▶ Source material
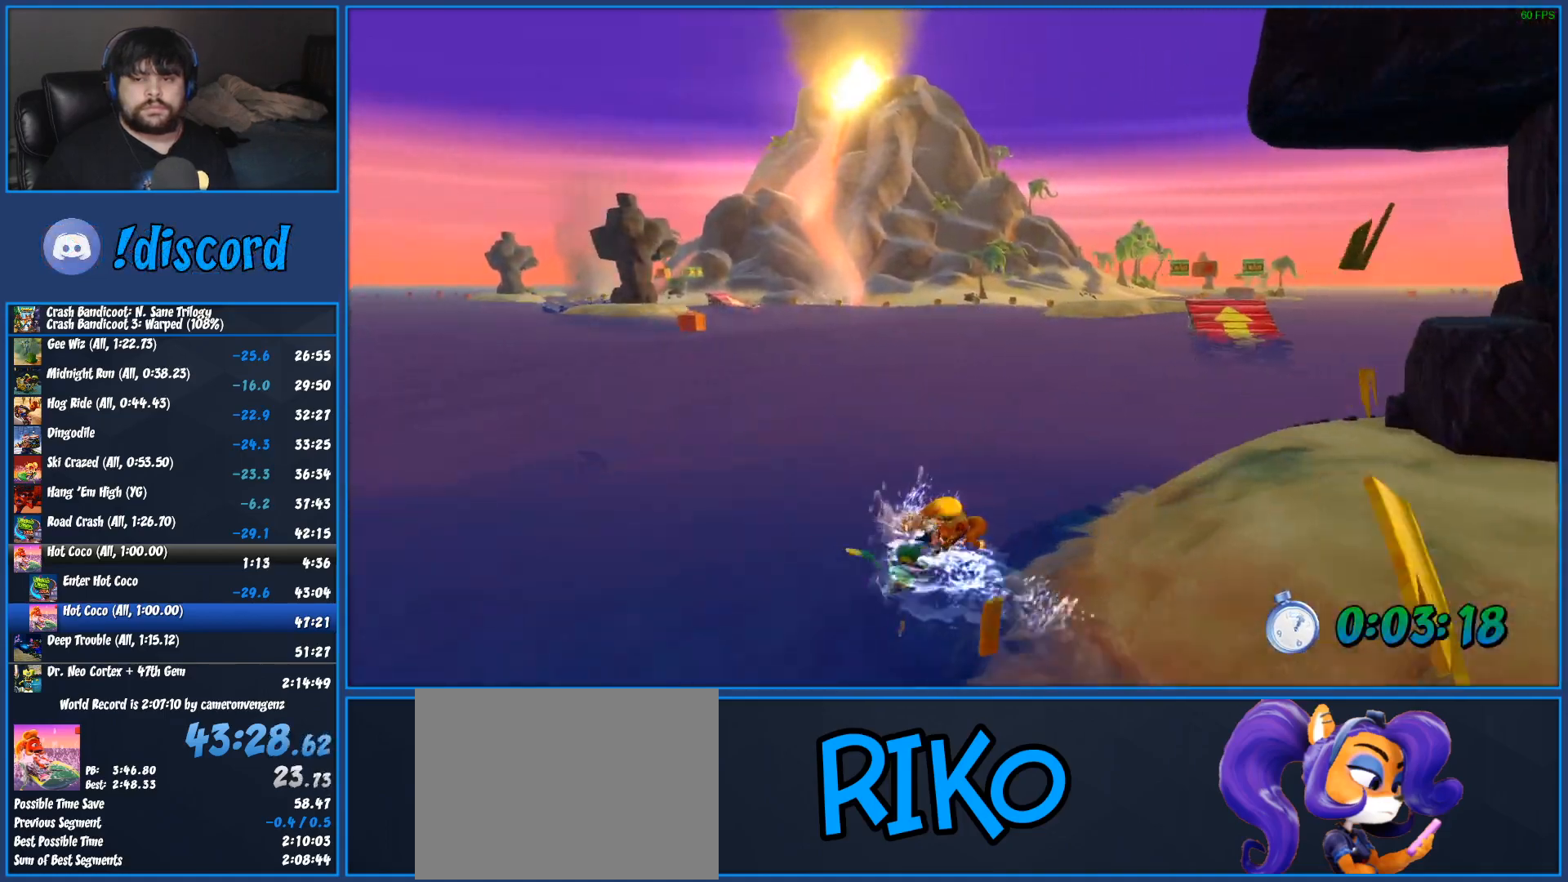
{"buttons": ["CROSS", "R2"], "left_stick": "right", "events": []}
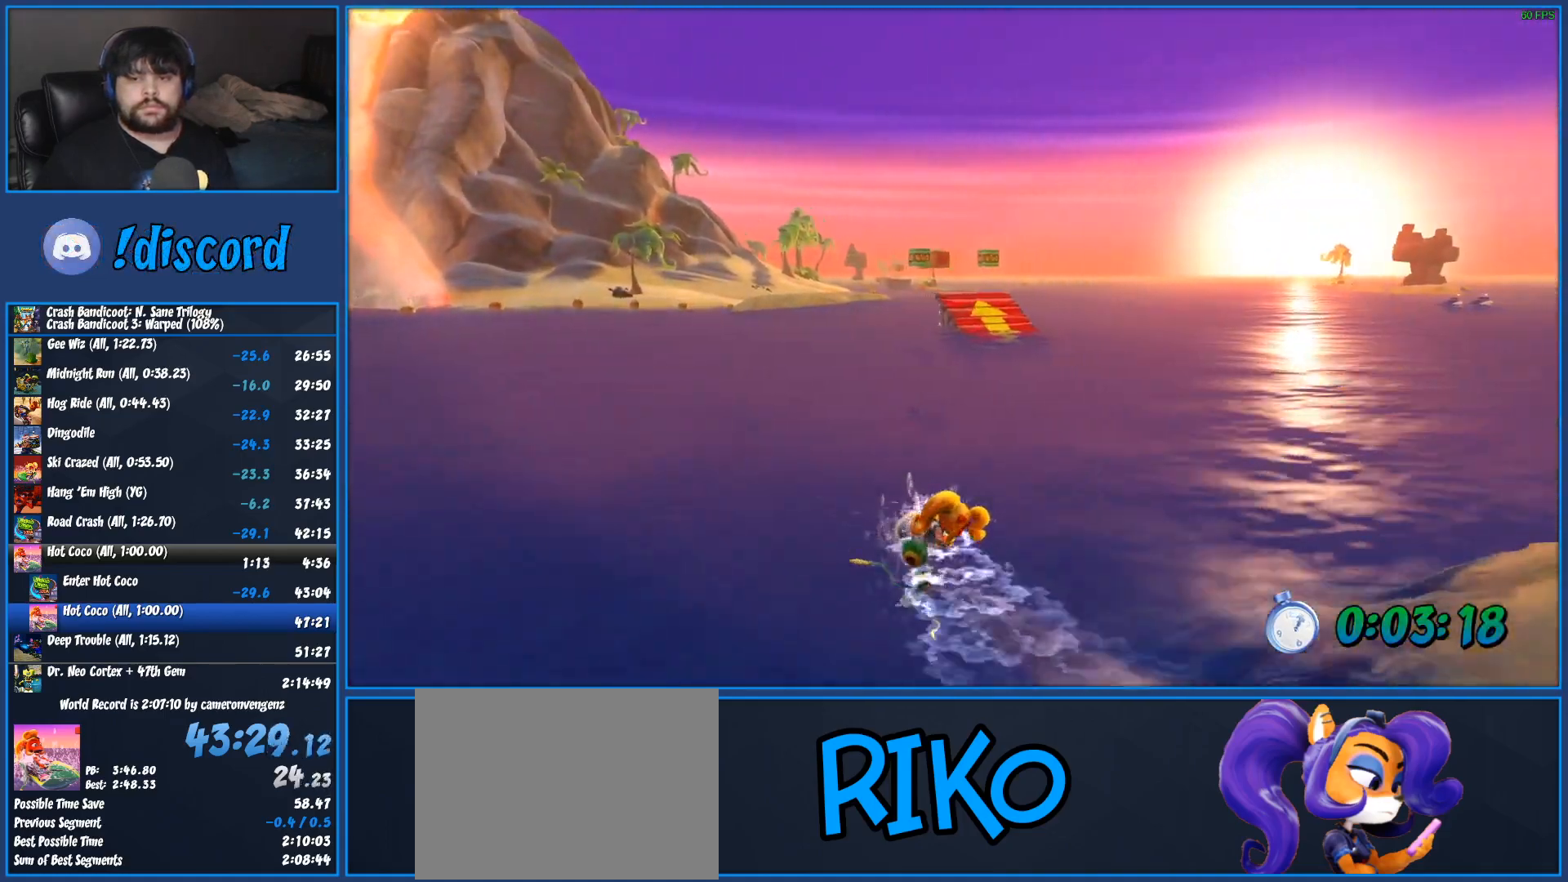
{"buttons": ["CROSS", "R2"], "left_stick": "right", "events": []}
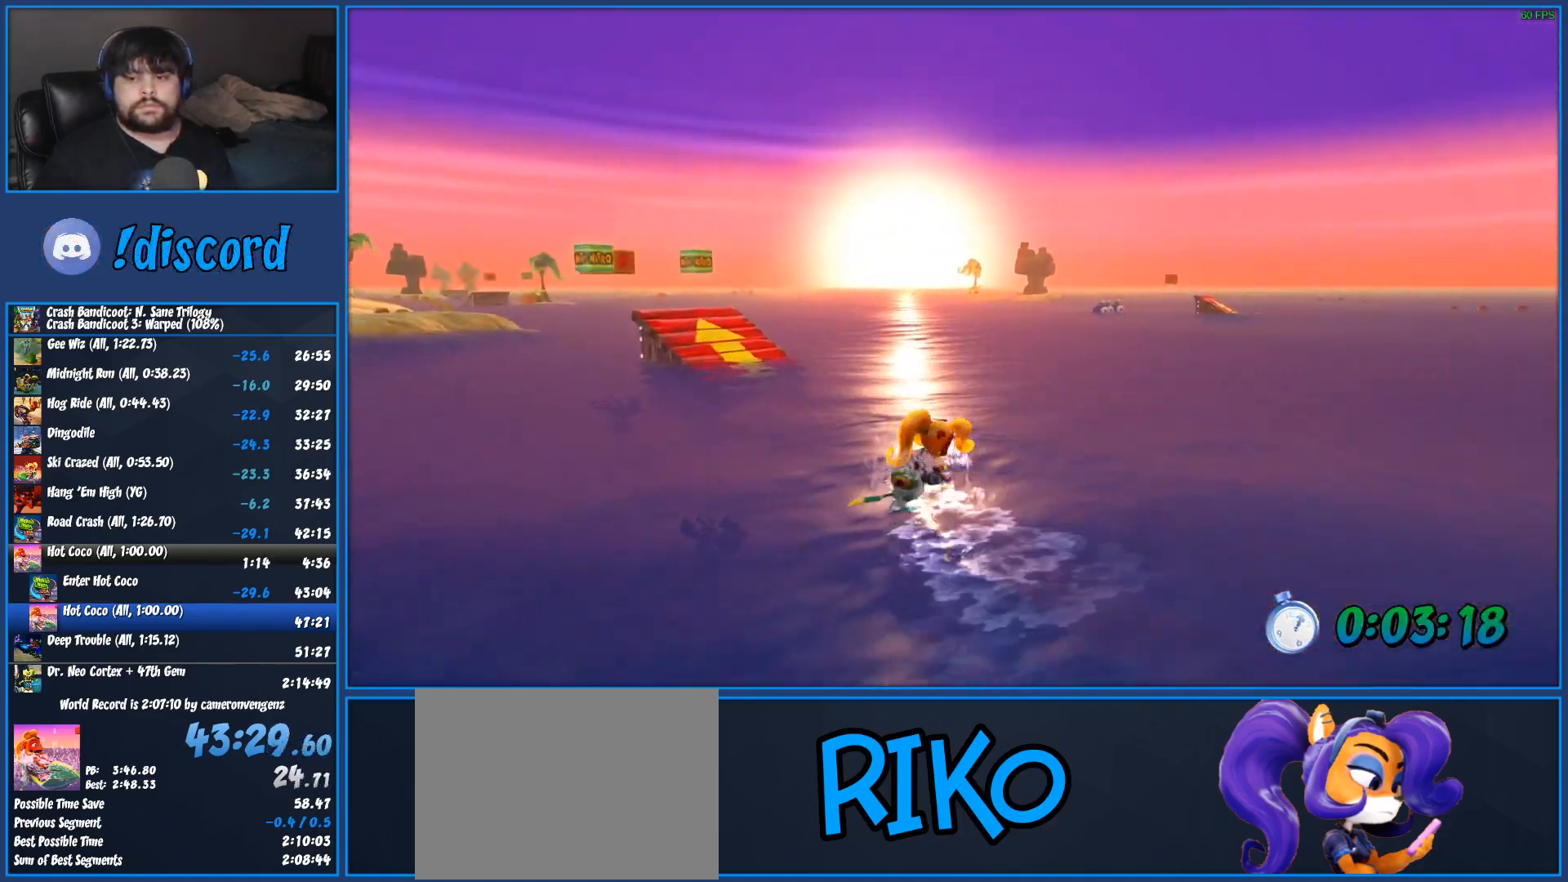
{"buttons": ["CROSS", "R2"], "left_stick": "right", "events": []}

▶ Exercise requirements
Copy out each line of the data exactly as it reads; skip the pictures.

▶ Answer section
{"buttons": ["CROSS", "R2"], "left_stick": "right", "events": []}
{"buttons": ["CROSS", "R2"], "left_stick": "right", "events": []}
{"buttons": ["CROSS", "R2"], "left_stick": "right", "events": []}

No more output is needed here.